### TASK LIST
1 - Copy the blog passage word for word from "My kids are" to "whatever I want!".
2 - Extend the blog entries, starting right after their final sentence.

**** TEXT ****

On this Memorial Day, think about those who’ve gone before us, giving their lives for our freedoms. Think about those who serve today on battlefields in Iraq and Afghanistan. Step aside from the politics of the moment, and pray that those soldier, sailors, and airmen come home safely and soon.

Bike To Work

One pleasing aspect of working on a holiday is that the traffic is almost non-existent in the morning. I rode to work at 7AM and probably saw no more than a dozen cars in seven miles. It was eerily quiet. A raccoon stood in a small pond watching as I rode by, and a hawk burst out of a tree in the pecan grove. I have to find my bird book because I’ve never seen one like it. The hawk was almost all gray except for a lighter gray head. I saw some bluebirds, too. They may have been the bluebirds of happiness, but they flew off making rude noises.

Tour de Owasso

On Saturday, I rode around town doing some errands. There were books to return to the library, and I poked through the used books at the Goodwill store, looking for gems. I stopped at a couple of yard sales too, but ended up coming home empty handed. No goodies were found.

It’s fun to wander through the neighborhoods early in the morning. It’s still cool, for one thing, and the traffic is light. Sometimes when I do the ‘tour’ I stop for coffee in one of the shops. It’s very relaxing.

My kids are both teenagers. Their idea of an early start is the crack of noon. Mary’s a night owl too. She and Lyndsay stay up very late watching old movies and having girl-talk. So Saturday mornings are mine – all mine! I can do whatever I want!

Usually that means I drink too much coffee and overdose on caffeine and sugar. I’m SUCH a wild man!


I made bread in the machine yesterday afternoon. It’s turning into a regular Sunday ritual. And I’ve started tinkering with the recipe, this time by adding some honey to the mix. That made the dough a little more active than usual. Actually, it flew past active and went directly to feisty! The dough climbed out of the bread maker, and zipped out the patio door. It ate the neighbor’s cat, and then went to the grocery store where it consumed every bit of flour they had. When last I saw it, the doughball was about 50 feet across and growing. In the last hour, it climbed the Williams Center in downtown Tulsa, where it’s now fending off attacks by WW1 fighter planes.

Maybe something’s wrong with that yeast.

Don’t expect to read about this in the newspapers or see it on television. It’s the liberal media, you know.

Saturday, May 27, 2006

Lanterne Rouge: Investment Opportunity

I get these Nigerian scam emails now and then, and most are deleted without ever being opened. But I was curious enough to read this one, and I was felling somewhat sarcastic that morning, so I wrote the following reply. I didn't send it, of course. NEVER reply to one of these. It only confirms that they've hit a valid email address.

This was first run in Red Dirt Pedalers "Wheel Issues".

Lanterne Rouge: Investment Opportunity

South Africa

I feel quite safe dealing with you in this important business. However, this correspondence is private, and it should be treated in strict confidence. This transaction is 100% risk and trouble free to both parties.

I must transfer USD 168,559,000.00 from our bank here in South Africa. The transfer is of clean origin. The owner of the fund is a foreigner, a program leader who was believed to acquire the fund through his secret Crude Oil deal with the Former IRAQI government. The deceased died with all the members of his family in an auto-accident in June 23, 1999 without a WILL.

**** GIVEN RECORDS ****

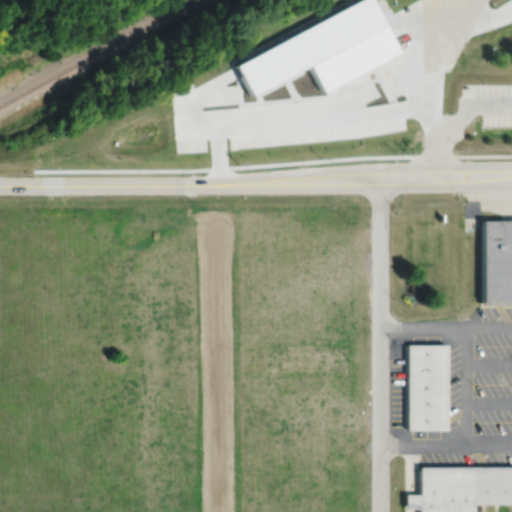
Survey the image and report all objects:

****
**** GIVEN RECORDS ****

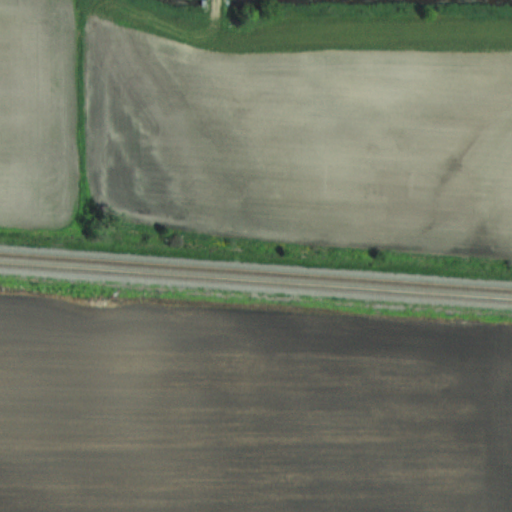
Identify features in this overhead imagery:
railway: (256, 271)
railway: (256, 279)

****

### TASK-BY-TASK OUTPUTS
1 -
My kids are both teenagers. Their idea of an early start is the crack of noon. Mary’s a night owl too. She and Lyndsay stay up very late watching old movies and having girl-talk. So Saturday mornings are mine – all mine! I can do whatever I want!

2 -
I want to transfer this money into your account as the foreign beneficiary of the fund. I know that this letter will come to you as a surprise as we don't know ourselves before, BUT BE SURE THAT IT IS REAL AND A GENUINE BUSINESS. I CONTACT YOU BELIEVING THAT YOU WILL NOT LET ME DOWN ONCE THE FUND GOES INTO YOUR ACCOUNT.
Waiting to hear from and thanks for anticipated reply.
Regards, Dr. Mfana MXXXX


Gosh, Doc, what an honor! So I greatly regret having to turn you down. We're kind of flush with cash right now. In fact, so many similar offers have come in that I'm finding it difficult to store it all! There are boxes full of currency in every room of the house because the banks refuse to take anymore. I've been giving my kids bundles of hundreds to give away to their friends at school. I even thought of using the cash as paper towels because the rag content would make them fairly durable, but bills simply aren't big enough or absorbent enough.

The bags of gold coins are a little more useful in that we can melt them down for fishing sinkers, and they added some valuable weight for traction in the back of the pickup. But with spring coming we'll have to find another purpose for them. Perhaps we could get rid of them at a garage sale.

The sacks of diamonds are pretty, but we haven't found a good use for them yet. The kids like them as ammunition for their slingshots but they cause a lot of flat tires when the kids leave diamonds strewn all over our driveway.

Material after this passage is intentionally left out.